Healing ministry in Kenya

Students’ faith inspires priest in teaching mission
March 31, 2006

The Rev. Paul Feider is the pastor of St. John’s Episcopal Church and Center For Inner Peace in New London, Wis. He has been involved in the Christian healing ministry for 34 years. Recently, he was invited to Kenya to teach clergy and lay leaders about the ministry of healing. Below, he shares his experience.

My recent two-week trip to Kenya touched my life in a profound way and opened my eyes again to a new awareness of poverty and the power of a Christian commitment. I was invited by Bishop Timothy Ranji to teach the clergy and lay people of his diocese of Mount Kenya South about the healing ministry of Jesus. St. Paul’s Theological College, located in that diocese, also asked me to teach a number of classes on Christian healing ministry.

When I arrived in Kenya, I rendezvoused with the medical mission team from St. Thomas Church in Menasha, who had worked several much-needed days administering medical care to the poor. Their stories were inspiring.

I started my teachings by addressing 120 clergy of the diocese for a day. They were very open to the teaching on healing. I presented the scriptural basis of Christian healing ministry; giving them courage to use the tools of the Anglican Church to wrap people in God’s healing love. When they prayed with each other at the end of the day in groups of four, they said they experienced Jesus’ healing power and went home ready to integrate the healing ministry into every part of their parish life.

I also presented a day on healing for the lay leaders and another day for the parish evangelists. The bishop had told me that the growth of the church in his diocese was happening primarily through the power of the Holy Spirit being manifested by the evangelists who went into the homes, inviting people to discover the power of God’s love.

This group of evangelists touched my heart with their enthusiastic singing and proclaiming Jesus’ message of salvation. When they prayed with each other in small groups, one of them said he felt his headache go away immediately. After their prayer, they just kept singing the praises of God. Their praise was awesome and inspiring. They had a fire in their hearts that was contagious.

On Sunday while in Kenya, I was asked to preach at the two Holy Communion services in the cathedral. After the pastor heard me teach that week, he asked if we could make these healing Communion services. This we did.
==========
#### [The task]
Resume the account of the healing ministry trip to Kenya, picking up after its last sentence.
==========
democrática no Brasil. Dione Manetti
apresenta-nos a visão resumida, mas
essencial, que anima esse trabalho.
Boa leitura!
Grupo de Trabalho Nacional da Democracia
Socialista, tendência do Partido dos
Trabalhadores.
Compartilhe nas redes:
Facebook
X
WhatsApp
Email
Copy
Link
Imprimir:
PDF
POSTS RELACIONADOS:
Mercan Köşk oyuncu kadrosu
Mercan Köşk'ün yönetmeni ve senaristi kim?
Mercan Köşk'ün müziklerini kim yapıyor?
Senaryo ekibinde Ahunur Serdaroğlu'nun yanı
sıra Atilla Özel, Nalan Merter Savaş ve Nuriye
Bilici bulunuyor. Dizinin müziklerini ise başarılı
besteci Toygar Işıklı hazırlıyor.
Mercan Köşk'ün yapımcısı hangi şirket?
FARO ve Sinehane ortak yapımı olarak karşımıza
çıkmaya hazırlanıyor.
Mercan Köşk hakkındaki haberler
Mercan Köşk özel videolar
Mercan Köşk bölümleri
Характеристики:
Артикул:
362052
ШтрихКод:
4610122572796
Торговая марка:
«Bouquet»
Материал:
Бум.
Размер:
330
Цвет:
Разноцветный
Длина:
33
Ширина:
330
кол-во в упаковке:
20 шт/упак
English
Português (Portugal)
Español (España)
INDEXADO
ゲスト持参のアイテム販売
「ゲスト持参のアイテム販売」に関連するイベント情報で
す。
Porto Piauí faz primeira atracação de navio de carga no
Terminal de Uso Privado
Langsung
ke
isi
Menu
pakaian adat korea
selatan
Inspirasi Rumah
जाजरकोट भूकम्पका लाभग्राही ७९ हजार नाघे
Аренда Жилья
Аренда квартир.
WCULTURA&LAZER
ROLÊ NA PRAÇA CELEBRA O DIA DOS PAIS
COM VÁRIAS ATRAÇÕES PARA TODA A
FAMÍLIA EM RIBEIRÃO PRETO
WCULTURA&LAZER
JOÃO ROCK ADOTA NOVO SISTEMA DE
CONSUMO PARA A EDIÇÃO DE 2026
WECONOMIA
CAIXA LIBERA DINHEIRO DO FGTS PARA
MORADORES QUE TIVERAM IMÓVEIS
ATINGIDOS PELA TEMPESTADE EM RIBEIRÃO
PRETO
==========
#### [Answer to this task]
More than 1,000 people showed up for the two services, and very many of them came forward for anointing with oil and prayer by the bishop and myself. The associate pastor said he had never seen that much enthusiasm and uplifting singing in the cathedral before. They had never done a healing service before.

At the second service, we anointed people for an hour, and all the people stayed and sang for the whole time. The next day one woman met us. Her eyes told me that something significant had happened to her. With excitement in her voice, she told of how her legs were healed during the Sunday service.

Hungry for scriptural message

During those healing services, something else happened that was profound. These poor people who came to the service brought food for the starving people in the north of Kenya. I had tears in my eyes as I watched these people bring forth gifts of food for people who were even less fortunate than they were. What an inspiring gesture, poor people sharing little with others who had less.

It was inspiring to be with Bishop Ranji, who is a true man of God and an evangelist to the core. I had a chance to drive around the diocese with him. It was a great joy to listen to his vision for each area. Despite the poverty, he has a vision of how the diocese might work together to minister to the needs of the people with the message of Jesus’ love.

The tour tugged at my heart as I saw poverty as I had not seen since my trip to Guatemala. Despite the poverty, people held on to the hope that God brings to their life.

Two afternoons teaching at the Theological College made me aware of how thirsty the students were for the scriptural message of healing. After I presented the gospels on healing, they kept asking questions on how they might bring this ministry to their parishes. One student told of how the sick people keep coming to the clergy seeking healing prayers, yet the clergy are unsure of how to respond. Our sharing time gave them courage to step out in faith and use the power of the Holy Spirit to minister healing in the name of Jesus.

Another part of these two days included talking at a retreat center with nine priests from the north of Kenya, where the drought is taking its toll. It was inspiring just to sit with these clergy. They live out among the very poor, bringing hope in the power of Jesus. They start churches, set up medical clinics, open schools and preach under trees, all in the name of Jesus. They soaked in every word as I shared about the healing power of Jesus available to us by our baptism. I soaked in their deep love for Jesus that was evident in their eyes.

On one of the last days, we had the inspiring privilege to talk with the archbishop of Kenya, Benjamin Nzimbi. He thanked me for coming with the message of healing, for he also believed in God’s healing power.

Many people thanked me for the teachings I did on the Christian healing ministry, but I do not know if I can thank them enough for what they gave me. Their commitment to Jesus, their enthusiasm for the gospel of Christ, their inspiring singing and their readiness to die for the gospel were gifts that are beyond words of thanks. They gave me a life testimony that inspired me to preach the word, whether it is convenient or inconvenient, and to never lose sight of the mission of leading all people to the heart of God. I will never forget the looks in their eyes and the fire in their hearts.